The preliminary figures for gross domestic product issued yesterday by the Commerce Department will be revised twice in the coming weeks. But the autumn and early winter boom, which produced fourth- quarter 1993 growth of 7 per cent, is clearly over.

Analysts had been expecting expansion of 3 to 3.5 per cent in the January-March period. In the event an icy winter, rising interest rates and weak exports depressed performance even more.

The government also reported a March rise of only 0.4 per cent in factory orders, also smaller than predicted.

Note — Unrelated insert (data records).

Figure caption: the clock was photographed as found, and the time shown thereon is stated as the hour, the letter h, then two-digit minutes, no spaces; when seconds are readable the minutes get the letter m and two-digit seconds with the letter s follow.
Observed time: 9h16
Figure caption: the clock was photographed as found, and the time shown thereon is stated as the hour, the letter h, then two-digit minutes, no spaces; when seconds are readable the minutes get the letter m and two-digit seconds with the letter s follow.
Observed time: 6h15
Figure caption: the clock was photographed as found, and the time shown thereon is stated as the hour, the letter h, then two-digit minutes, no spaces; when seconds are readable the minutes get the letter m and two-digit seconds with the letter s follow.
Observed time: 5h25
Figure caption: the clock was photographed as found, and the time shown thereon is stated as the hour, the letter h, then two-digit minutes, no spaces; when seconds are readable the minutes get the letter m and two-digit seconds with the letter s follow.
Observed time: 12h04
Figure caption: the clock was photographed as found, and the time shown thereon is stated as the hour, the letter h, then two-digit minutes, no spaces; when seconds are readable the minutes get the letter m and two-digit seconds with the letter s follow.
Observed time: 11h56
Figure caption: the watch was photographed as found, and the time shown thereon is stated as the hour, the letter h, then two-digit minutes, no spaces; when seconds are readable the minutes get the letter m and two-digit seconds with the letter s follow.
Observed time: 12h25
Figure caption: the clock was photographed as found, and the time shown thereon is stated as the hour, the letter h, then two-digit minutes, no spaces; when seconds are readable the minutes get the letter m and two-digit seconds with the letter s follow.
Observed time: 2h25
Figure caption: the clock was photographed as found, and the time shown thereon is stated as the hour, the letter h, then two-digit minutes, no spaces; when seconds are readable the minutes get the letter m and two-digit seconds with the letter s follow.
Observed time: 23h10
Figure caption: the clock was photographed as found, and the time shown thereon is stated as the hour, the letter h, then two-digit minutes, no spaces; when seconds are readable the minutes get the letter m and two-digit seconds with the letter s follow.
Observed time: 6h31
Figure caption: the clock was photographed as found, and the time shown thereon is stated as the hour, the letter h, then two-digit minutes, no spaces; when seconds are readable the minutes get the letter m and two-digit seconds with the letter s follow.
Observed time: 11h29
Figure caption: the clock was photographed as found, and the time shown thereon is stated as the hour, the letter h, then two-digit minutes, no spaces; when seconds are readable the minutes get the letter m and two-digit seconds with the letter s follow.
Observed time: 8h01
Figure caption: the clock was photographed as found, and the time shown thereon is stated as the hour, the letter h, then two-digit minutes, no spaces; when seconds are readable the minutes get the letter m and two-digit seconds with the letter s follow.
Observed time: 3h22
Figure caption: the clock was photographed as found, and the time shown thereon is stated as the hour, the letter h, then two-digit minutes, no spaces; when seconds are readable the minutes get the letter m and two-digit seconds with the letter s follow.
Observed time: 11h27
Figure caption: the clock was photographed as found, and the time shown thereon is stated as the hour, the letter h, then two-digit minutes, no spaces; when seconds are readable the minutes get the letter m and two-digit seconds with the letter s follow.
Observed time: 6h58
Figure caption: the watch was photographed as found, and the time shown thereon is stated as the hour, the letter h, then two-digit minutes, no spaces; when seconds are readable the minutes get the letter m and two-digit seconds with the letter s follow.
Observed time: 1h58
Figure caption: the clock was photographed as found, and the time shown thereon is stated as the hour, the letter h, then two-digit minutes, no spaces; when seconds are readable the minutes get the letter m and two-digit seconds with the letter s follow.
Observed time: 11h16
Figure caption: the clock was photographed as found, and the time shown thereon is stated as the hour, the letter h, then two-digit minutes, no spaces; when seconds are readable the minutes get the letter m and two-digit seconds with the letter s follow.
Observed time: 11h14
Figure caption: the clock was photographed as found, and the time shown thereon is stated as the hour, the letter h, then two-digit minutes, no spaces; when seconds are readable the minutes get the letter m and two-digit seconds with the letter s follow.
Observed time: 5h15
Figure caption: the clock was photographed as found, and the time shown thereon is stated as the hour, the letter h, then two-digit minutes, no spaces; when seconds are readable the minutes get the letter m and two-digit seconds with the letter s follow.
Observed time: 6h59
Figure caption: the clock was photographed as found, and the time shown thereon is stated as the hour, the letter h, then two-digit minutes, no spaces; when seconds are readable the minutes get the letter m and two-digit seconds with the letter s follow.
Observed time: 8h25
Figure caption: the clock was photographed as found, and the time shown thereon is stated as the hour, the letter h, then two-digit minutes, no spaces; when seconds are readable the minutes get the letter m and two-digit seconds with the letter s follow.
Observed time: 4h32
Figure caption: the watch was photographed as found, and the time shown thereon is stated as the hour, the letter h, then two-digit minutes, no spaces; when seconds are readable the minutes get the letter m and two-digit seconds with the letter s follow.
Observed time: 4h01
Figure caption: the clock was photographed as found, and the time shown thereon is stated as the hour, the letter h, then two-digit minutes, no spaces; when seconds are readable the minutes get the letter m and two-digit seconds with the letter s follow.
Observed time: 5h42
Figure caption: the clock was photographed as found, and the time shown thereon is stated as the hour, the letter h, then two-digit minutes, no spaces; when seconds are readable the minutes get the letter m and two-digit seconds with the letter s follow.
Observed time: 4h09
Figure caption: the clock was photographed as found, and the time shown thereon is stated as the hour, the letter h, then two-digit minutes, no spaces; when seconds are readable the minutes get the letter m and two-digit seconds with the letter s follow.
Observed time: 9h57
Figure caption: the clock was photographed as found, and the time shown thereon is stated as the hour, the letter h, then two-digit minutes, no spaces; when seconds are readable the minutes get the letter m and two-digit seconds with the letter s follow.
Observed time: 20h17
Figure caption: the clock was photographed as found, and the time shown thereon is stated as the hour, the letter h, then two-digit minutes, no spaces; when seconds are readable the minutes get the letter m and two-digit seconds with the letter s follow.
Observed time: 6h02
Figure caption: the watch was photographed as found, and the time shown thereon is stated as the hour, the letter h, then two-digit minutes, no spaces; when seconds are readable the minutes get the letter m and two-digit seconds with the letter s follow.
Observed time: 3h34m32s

The new data support White House estimates that the economy will grow by around 3 per cent this year, too little to rekindle inflation. However GDP-related inflation doubled to 2.6 per cent in the first quarter, the highest figure in a year and one that explains the Fed's recent increase in short-term interest rates.

The conflicting signals sent bond prices skidding. After an early increase prompted by the slower growth rate, the benchmark 30-year Treasury bond changed direction by mid-session, tumbling more than one and a half points as traders focused on the worrying inflation trend. The yield jumped to 7.2 per cent from 7.1 per cent.

Already higher long-term rates have made mortgages more expensive, weighing on the housing market. The rise in the GDP deflator, analysts say, means the Fed will probably continue its strategy of nudging short-term rates higher, after the 0.75 per cent increase already in 1994.

Following the surge late last year, consumer spending slowed sharply in the first quarter, increasing at an annual rate of only dollars 32bn, less than half the rate in late 1993. One reason could be smaller pay increases.